◆ **Information given**
★ ★ ★

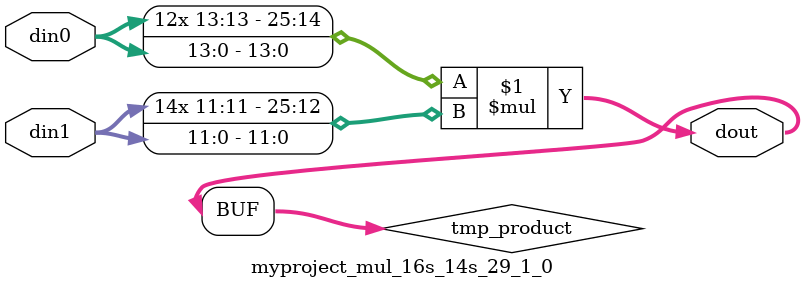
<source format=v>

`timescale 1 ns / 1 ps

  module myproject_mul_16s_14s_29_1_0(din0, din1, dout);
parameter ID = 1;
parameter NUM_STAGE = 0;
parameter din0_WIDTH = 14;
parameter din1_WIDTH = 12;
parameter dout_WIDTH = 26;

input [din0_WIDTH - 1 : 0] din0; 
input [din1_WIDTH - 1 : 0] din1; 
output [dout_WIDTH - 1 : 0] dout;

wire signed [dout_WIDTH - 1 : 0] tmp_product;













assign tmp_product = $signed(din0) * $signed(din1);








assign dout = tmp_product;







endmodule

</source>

★ ★ ★

◆ **Job**
Show the lines above that include "signed".

◆ **Reply**
wire signed [dout_WIDTH - 1 : 0] tmp_product;
assign tmp_product = $signed(din0) * $signed(din1);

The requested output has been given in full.